The judge told him: ‘You passed information you had gathered to an enemy state’, including when he was working in an international operation in America.

Mrs Justice Cheema-Grubb said Khalife had been paid by Iran after sending communications via Telegram.

The judge said it was ‘not surprising’ that Khalife’s emails to MI6 offering to be a ‘double agent’ failed because he had not informed MI6 or MI5 that he was in a sensitive military role when he contacted them.

Daniel Khalife: From teenage soldier to Iranian spy 

Daniel Khalife made headlines in September 2023 when he escaped from HMP Wandsworth where he was awaiting trial accused of spying for Iran. Here is a timeline of events leading up to his conviction.

  • September 2018: Two weeks before his 17th birthday, Daniel Khalife joins the Army, completing his basic 23-week military training at the Army Foundation College in Harrogate, North Yorkshire, finishing in February 2019.
  • March 2019: Khalife moves on to his 12-month specialist Phase 2 training at the Defence School of Communication and Information Systems at Blandford Forum in Dorset.
  • April 2019: Khalife creates a contact, visible on both of his iPhones, with a +98 number – the dialling code for Iran. He later tells police he initially made contact with a well-known individual, connected to the Islamic Revolutionary Guard Corps – Hamed Ghashghavi.
  • June 2019: An English-speaking handler is in contact with Khalife, with later examination of his phones showing he is in communication with an ‘Ir’ contact over Telegram.
  • August 2019: He is instructed to travel to London to pick up cash left by his handlers, with the intention that he should travel to Iran. Khalife collects £1,500 left in a dog poo bag in Mill Hill Park in Barnet, north London.
  • March 2020: The signaller is posted to the 16th Signal Regiment in Stafford, a multi-role unit which delivers information and communication services to the armoured brigades’ headquarters, among other responsibilities.
  • August 2020: Khalife travels to Istanbul in Turkey for six days to ‘deliver a package’ to Iranian intelligence. Messages show he offers a contact saved as ‘David Smith’ to stay in the Army for 25+ years, stealing information to order. He also gives a description of an internal military system which would identify service personnel.
  • February to April 2021: Khalife stays in contact with Iranian handlers while posted to Fort Hood in Texas. He takes a series of screenshots of systems marked ‘Secret’, including a password record sheet.
  • June 2021: Khalife uses information from an internal list of promotions to look up the full names of soldiers, including some in the special forces, on an HR system. He makes a handwritten list including their service number, rank, initials, surname and unit, including the SAS and SBS.
  • October 2021: Khalife is told by his Iranian contacts to travel to Kensal Green Cemetery in north-west London. Later that afternoon, he goes to the popular Portobello Road in Notting Hill. The reason, he later tells police, was to receive cash.

--- Input material ---
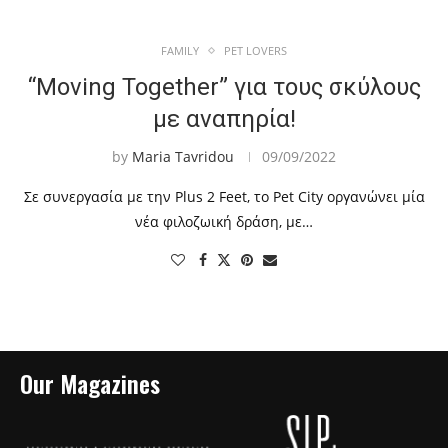
FAMILY
PET LOVERS
“Moving Together” για τους σκύλους
με αναπηρία!
by
Maria Tavridou
09/09/2022
Σε συνεργασία με την Plus 2 Feet, το Pet City οργανώνει μία
νέα φιλοζωική δράση, με…
Our Magazines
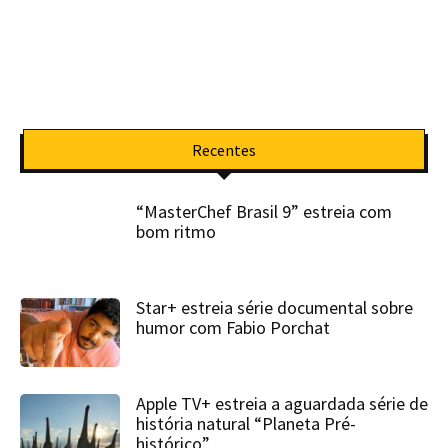
Recentes
“MasterChef Brasil 9” estreia com
bom ritmo
Star+ estreia série documental sobre
humor com Fabio Porchat
Apple TV+ estreia a aguardada série de
história natural “Planeta Pré-
histórico”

--- Apply what you read ---
**A.** From the article on Daniel Khalife, list the details he wrote down for each soldier in his handwritten list.
**B.** Rewrite the listing with "estreia" changed to "lança" everywhere it appears, keeping everything else the same and omitting the pictures.
The article and the listing have no connection to each other.

--- Answers provided ---
**A.** Service number, rank, initials, surname and unit.

**B.**
FAMILY
PET LOVERS
“Moving Together” για τους σκύλους
με αναπηρία!
by
Maria Tavridou
09/09/2022
Σε συνεργασία με την Plus 2 Feet, το Pet City οργανώνει μία
νέα φιλοζωική δράση, με…
Our Magazines
Recentes
“MasterChef Brasil 9” lança com
bom ritmo
Star+ lança série documental sobre
humor com Fabio Porchat
Apple TV+ lança a aguardada série de
história natural “Planeta Pré-
histórico”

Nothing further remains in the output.